Report from The Guardian

In Brief – Nine Entertainment, Australia’s largest diversified media company with television, radio, print and digital platforms, is urging Prime Minister Anthony Albanese to fast-track legislation reinforcing Australia’s News Media Bargaining Code and expanding it to cover the largest AI chatbot services. CEO Matt Stanton says that AI and global tech platforms continue to erode publishers’ revenues. As many of the original media payments agreements made by Google and Meta after the initial legislation was enacted in 2021 expire, and Meta indicates that it does not plan to negotiate new deals, legislative discussions have centered on strengthening the current “voluntary” code by allowing the government to impose a charge, effectively a new tax, on covered digital platforms that fail to negotiate meaningful payment agreements with media companies. The government-imposed platform fee could be offset if a large platform strikes qualifying deals with publishers. While ByteDance, owner of TikTok, has been expected to be pulled in the reformed media payments regime, publishers have grown very concerned that “zero-click searches” and AI-generated answers will reduce traffic to news sites and the related advertising revenues, increasing calls to bring the largest AI chatbot providers into the system as well.

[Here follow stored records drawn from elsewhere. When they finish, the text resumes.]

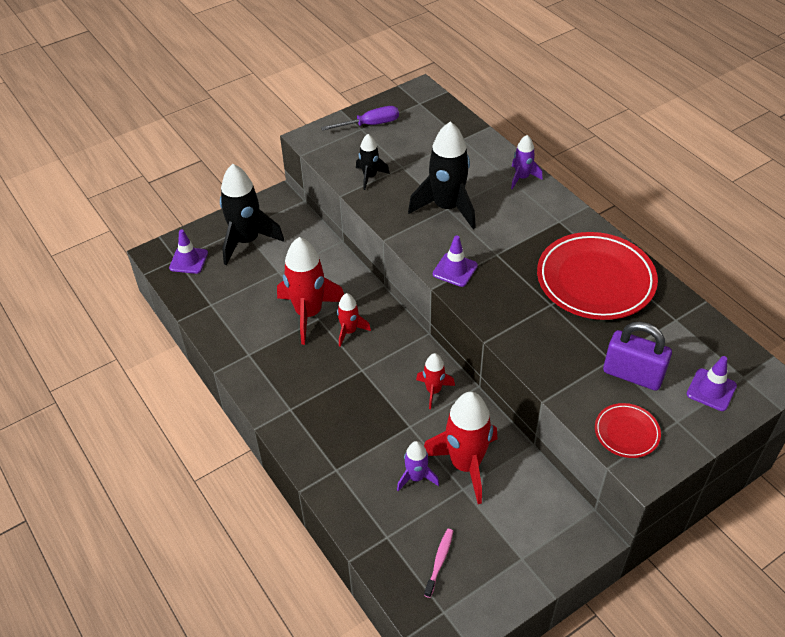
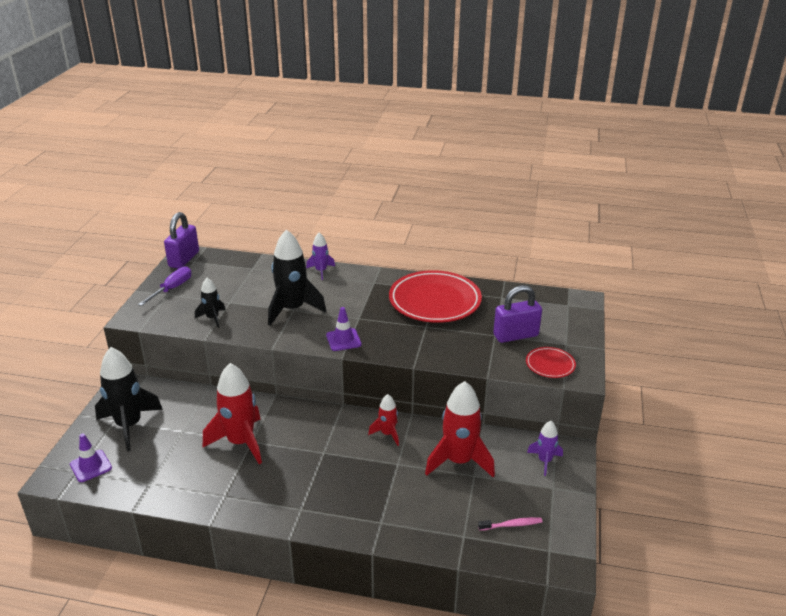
camera: 45 degrees left, 15 degrees down
(349, 331) = (286, 435): red rocket -> none
(413, 96) = (184, 259): none -> purple padlock
(416, 477) = (438, 489): purple rocket -> purple rocket (544, 461)
(439, 561) = (511, 525): pink toothbrush -> pink toothbrush turned 105 degrees clockwise
(711, 390) = (562, 319): purple traffic cone -> none

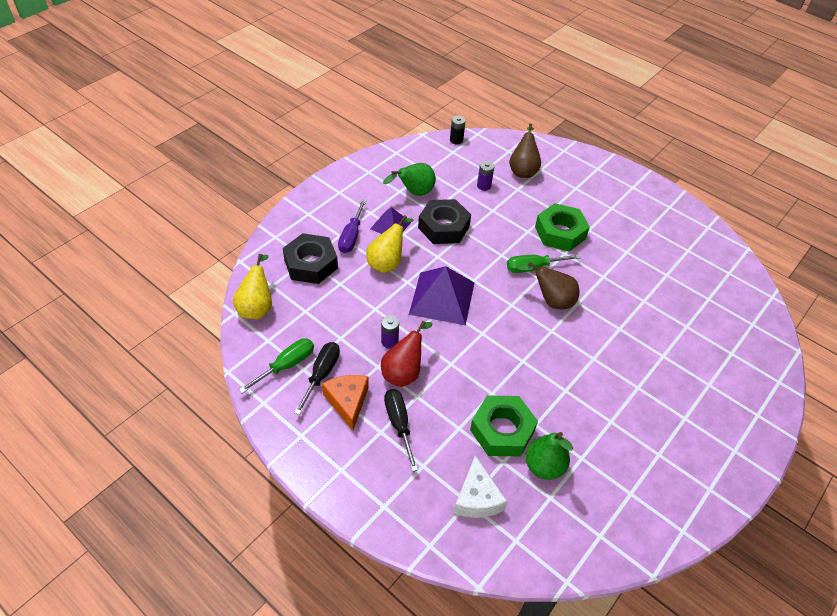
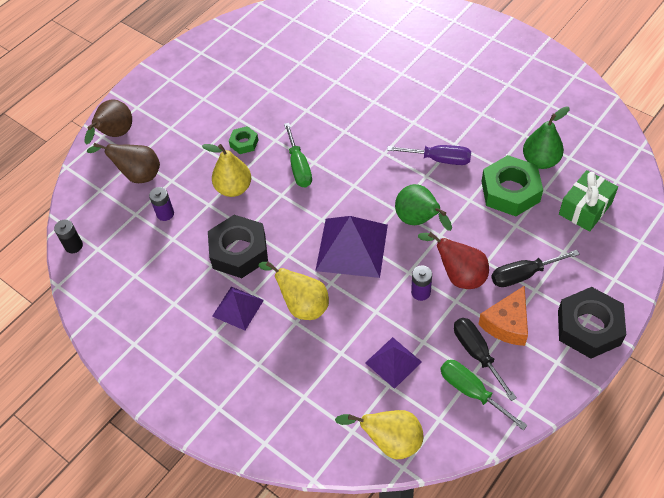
camera: 85 degrees left, 5 degrees up
(311, 264) = (311, 390): black nut -> black nut (589, 327)
(322, 374) = (477, 353): black screwdriver -> black screwdriver turned 45 degrees clockwise
(325, 315) = (393, 362): none -> purple pyramid
(347, 402) = (507, 324): orange cheese -> orange cheese turned 45 degrees counterclockwise
(351, 236) = (260, 350): purple screwdriver -> purple screwdriver (439, 159)
(414, 193) = (177, 286): green pear -> green pear (419, 221)
(477, 498) = (585, 208): white cheese -> green gift
(509, 225) = (234, 188): none -> yellow pear
(551, 300) = (344, 152): brown pear -> brown pear (115, 135)
(560, 233) = (244, 143): green nut -> green nut, size x0.50

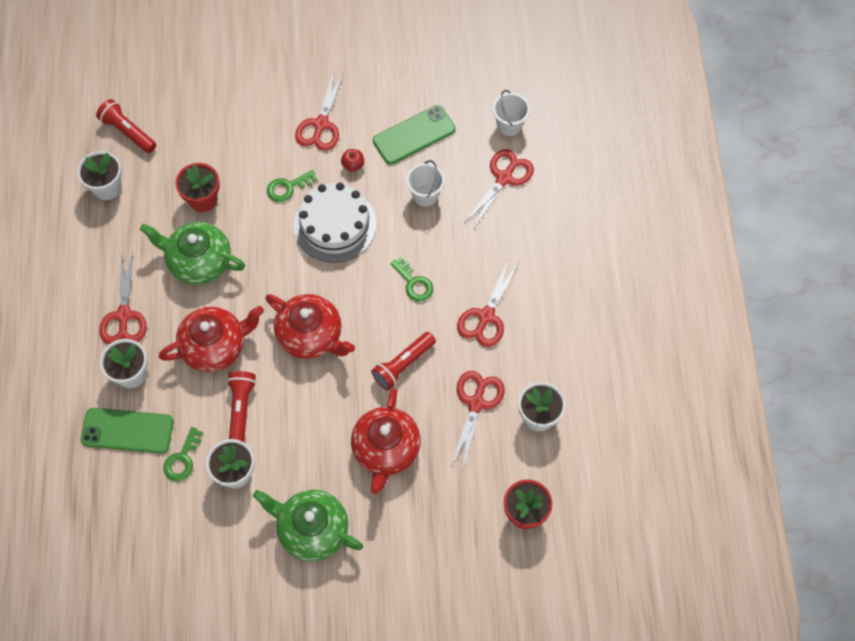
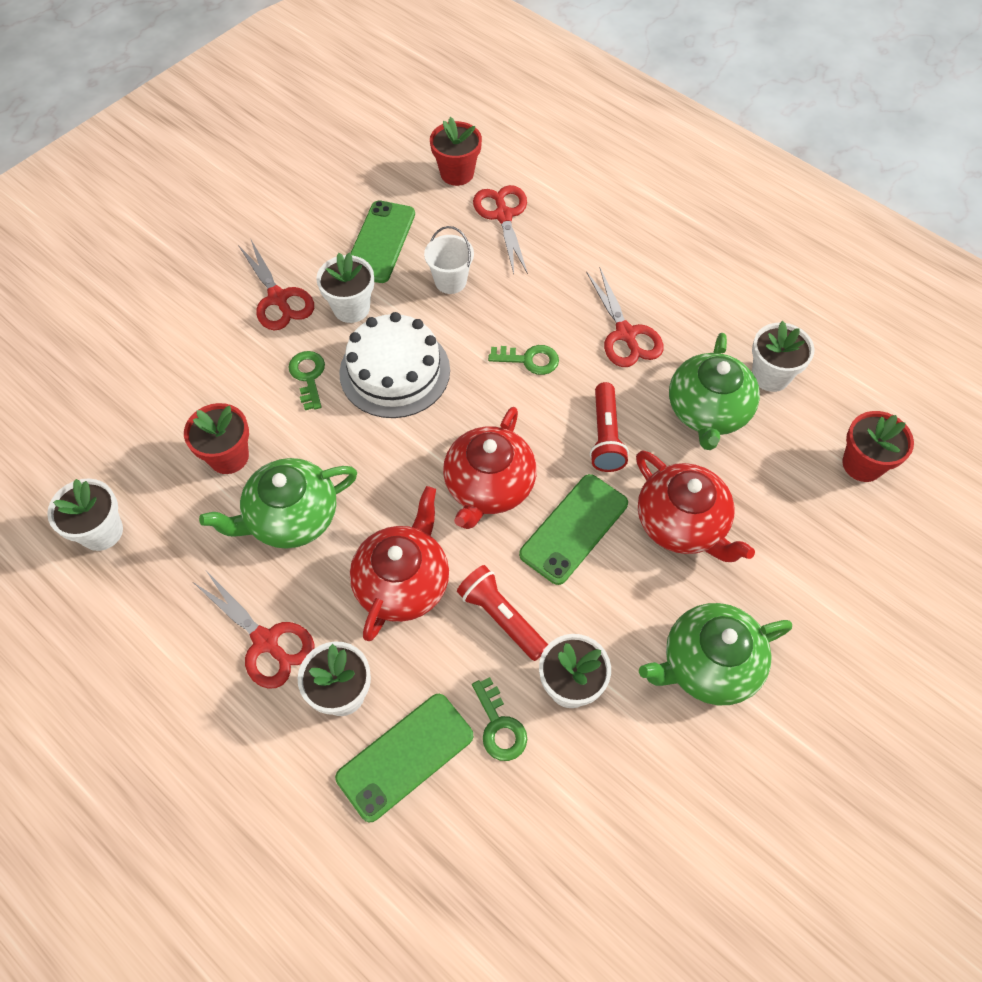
camera: 45 degrees left, 5 degrees down
(128, 132) = (67, 460): red flashlight -> none
(288, 187) = (308, 376): green key -> green key turned 150 degrees clockwise
(311, 335) = (489, 486): red teapot -> red teapot turned 120 degrees clockwise
(327, 399) = (574, 529): none -> green phone
(353, 165) = (351, 308): red apple -> white flower pot
(476, 403) = (708, 411): red scissors -> green teapot
(509, 125) = (457, 173): white bucket -> red flower pot

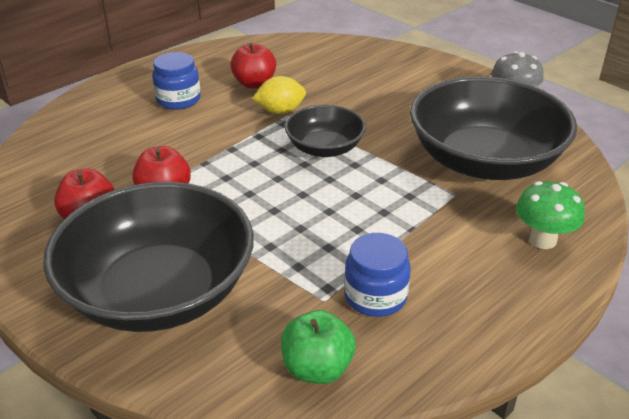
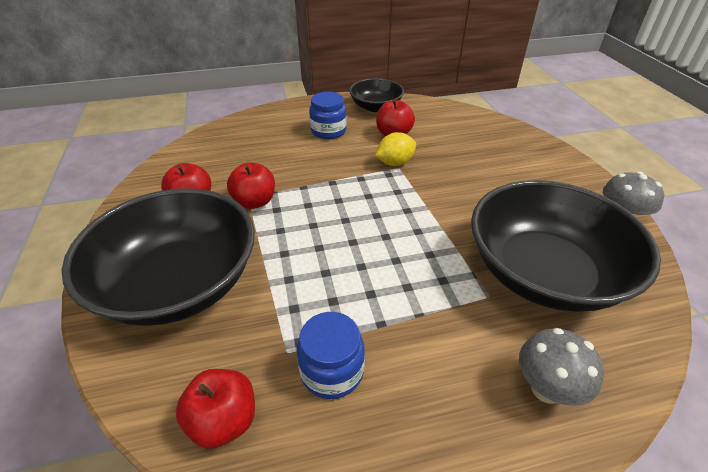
camera: 30 degrees right, 5 degrees up
(280, 111) = (395, 163): yellow lemon -> yellow lemon turned 45 degrees counterclockwise
(317, 368) = (224, 421): green apple -> red apple
(324, 148) = (404, 207): black bowl -> black bowl (376, 107)
(542, 240) = (546, 389): green mushroom -> grey mushroom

Context – Media companies have been appealing to governments for nearly a decade to force Google and Meta to pay them when their content appears on the platforms. Australia, France, Spain and Canada were especially responsive. When Canada enacted its version of a forced media payments regime in 2023, Google and Meta diverged in their approach. While Google paid up, Meta refused, choosing instead to block news uploads to their platforms. Meta’s decision to stop paying for media content led to the Australian government’s tax proposal being floated in late 2024. Lately, media company digital concerns globally seem more focused on AI upending the online ecosystem. In that context, both Google and Meta are exploring truly voluntary business deals paying some publishers for content used in their chatbot answers.